Une société équilibrée dans le cadre du droit commun des institutions , qui ne marche pas sur la tête. L’une de ces valeurs, c’est la responsabilité au sein de la
République qui ne peut être dissociée de l’identité d’un peuple. Mais quelle identité pour la Guadeloupe ? Comment amener le Guadeloupéen à prendre des responsabilités dans son pays et dans
l’hexagone ? Il s’agit de trouver un équilibre entre le désir d’ancrage dans une identité légitime et une solidarité nationale authentique et incontournable qui trouve son expression dans un
développement économique et social harmonieux . Les autres valeurs sont le respect d’autrui et la tolérance, qui aident à dissiper bien des malentendus comme lors de la crise de 2009
.
Hier, nous n’avons pas réussi à surmonter nos difficultés, ni à construire un projet Guadeloupéen fiable, ni à transcender nos différences, pourrons-nous le
faire demain, alors que le contexte socio-économique ne s’y prête pas ?

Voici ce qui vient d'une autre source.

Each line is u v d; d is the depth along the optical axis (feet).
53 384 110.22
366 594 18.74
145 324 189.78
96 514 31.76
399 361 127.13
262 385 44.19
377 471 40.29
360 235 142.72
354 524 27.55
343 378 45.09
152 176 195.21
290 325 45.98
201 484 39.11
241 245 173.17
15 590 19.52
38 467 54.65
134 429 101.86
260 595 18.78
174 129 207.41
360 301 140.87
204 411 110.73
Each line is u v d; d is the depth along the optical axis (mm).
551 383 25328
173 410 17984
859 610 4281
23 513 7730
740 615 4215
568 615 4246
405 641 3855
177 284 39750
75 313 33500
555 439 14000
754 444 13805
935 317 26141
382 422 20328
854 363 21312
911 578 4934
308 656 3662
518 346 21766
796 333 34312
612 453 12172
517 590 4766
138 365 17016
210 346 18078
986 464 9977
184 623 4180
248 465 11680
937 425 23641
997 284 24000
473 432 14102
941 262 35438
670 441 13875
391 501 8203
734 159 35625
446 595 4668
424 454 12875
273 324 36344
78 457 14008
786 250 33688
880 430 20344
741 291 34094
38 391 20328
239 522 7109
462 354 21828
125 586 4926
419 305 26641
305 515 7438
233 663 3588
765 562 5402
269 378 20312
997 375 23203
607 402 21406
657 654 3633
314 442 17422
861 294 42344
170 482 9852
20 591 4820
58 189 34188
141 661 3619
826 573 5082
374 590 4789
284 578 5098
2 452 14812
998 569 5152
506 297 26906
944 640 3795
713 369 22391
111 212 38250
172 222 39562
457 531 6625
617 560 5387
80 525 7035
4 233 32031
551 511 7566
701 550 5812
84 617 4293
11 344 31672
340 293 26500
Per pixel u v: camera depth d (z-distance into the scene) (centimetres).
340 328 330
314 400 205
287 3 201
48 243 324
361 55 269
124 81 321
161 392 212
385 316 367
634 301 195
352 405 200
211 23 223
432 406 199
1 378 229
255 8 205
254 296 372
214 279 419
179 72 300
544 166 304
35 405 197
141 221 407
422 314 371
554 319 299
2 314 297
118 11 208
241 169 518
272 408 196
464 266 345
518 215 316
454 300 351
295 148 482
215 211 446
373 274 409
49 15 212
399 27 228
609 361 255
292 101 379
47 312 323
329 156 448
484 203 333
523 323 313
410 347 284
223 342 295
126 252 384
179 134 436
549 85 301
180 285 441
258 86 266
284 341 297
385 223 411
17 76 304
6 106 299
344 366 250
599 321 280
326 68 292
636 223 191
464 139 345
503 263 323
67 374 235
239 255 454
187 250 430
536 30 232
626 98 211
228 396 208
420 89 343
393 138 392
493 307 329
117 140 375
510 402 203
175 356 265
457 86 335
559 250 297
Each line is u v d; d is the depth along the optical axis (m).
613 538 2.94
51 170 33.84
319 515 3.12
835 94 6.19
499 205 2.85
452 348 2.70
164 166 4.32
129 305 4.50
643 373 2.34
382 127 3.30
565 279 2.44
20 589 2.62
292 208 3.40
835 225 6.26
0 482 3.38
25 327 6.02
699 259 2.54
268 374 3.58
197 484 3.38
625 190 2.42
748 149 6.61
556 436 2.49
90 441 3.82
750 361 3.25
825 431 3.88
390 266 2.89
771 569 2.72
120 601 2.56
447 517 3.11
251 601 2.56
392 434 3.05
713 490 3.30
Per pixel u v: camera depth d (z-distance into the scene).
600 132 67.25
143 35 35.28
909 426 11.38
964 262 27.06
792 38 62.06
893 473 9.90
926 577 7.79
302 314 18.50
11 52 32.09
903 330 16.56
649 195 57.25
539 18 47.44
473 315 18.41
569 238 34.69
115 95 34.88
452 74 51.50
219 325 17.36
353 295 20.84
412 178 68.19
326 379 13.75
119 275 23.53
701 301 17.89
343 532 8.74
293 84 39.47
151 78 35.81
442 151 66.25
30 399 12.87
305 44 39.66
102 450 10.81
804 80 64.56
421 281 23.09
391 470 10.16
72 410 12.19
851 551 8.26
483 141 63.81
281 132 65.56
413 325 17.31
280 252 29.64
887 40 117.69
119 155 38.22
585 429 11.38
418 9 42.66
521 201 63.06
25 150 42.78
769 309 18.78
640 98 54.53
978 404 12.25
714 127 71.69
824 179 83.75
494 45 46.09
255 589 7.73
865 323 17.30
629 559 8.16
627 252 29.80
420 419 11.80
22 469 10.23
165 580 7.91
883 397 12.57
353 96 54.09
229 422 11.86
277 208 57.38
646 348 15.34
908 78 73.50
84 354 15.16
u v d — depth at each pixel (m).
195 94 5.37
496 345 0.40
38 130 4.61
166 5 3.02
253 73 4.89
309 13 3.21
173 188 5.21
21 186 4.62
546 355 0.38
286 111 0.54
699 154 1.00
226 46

C’était en novembre 2010. Dans sa note de conjoncture sociale, L’IEDOM espérait que 2011 serait une année de reprise progressive de l’activité. Un an plus tard,
l’optimisme n’est plus de mise… La crise est en effet passée par là. Et les nuages ne cessent de grossir à l’horizon. Les prévisions de croissance de L’INSEE en 2012 sont de plus en plus battues
en brèche. Conséquences :" Le chômage de longue durée tout comme le chômage des jeunes devraient repartir à la hausse”, ajoutent les experts . Les entreprises devraient continuer à maîtriser les
coûts et à couper dans les effectifs afin de maintenir leur compétitivité. De plus, la note de conjoncture observe une accélération dans le désengagement de l’Etat . “Des bouleversements sans
précédents sont en train de se produire, qui conduisent à des ruptures, à des recompositions non encore pensées”, note L’insee pour qui la Guadeloupe est rentrée dans “des zones grises”. Et
l’Insee de pointer la menace de “plans d’austérité qui devaient bien finir par arriver” (tant nous avons vécu aux dessus de nos moyens) et de mettre les politiques en garde contre “les faux
espoirs” qu’ils pourraient susciter en proposant des mesures qu’ils n’auront pas les moyens de mettre en œuvre… “La question de l’insécurité économique et sociale devrait être au cœur du
prochain congrés des élus tout comme celle de l’insécurité publique et de la violence . Les notes de conjoncture économique et sociale de L’iedom sont censées émettre des expertises aux
politiques et entreprises pour faire face à l’avenir… Celle de Novenbre 2011, dans un contexte de pessimisme généralisé, ne permet malheureusement pas de s’y préparer beaucoup plus sereinement .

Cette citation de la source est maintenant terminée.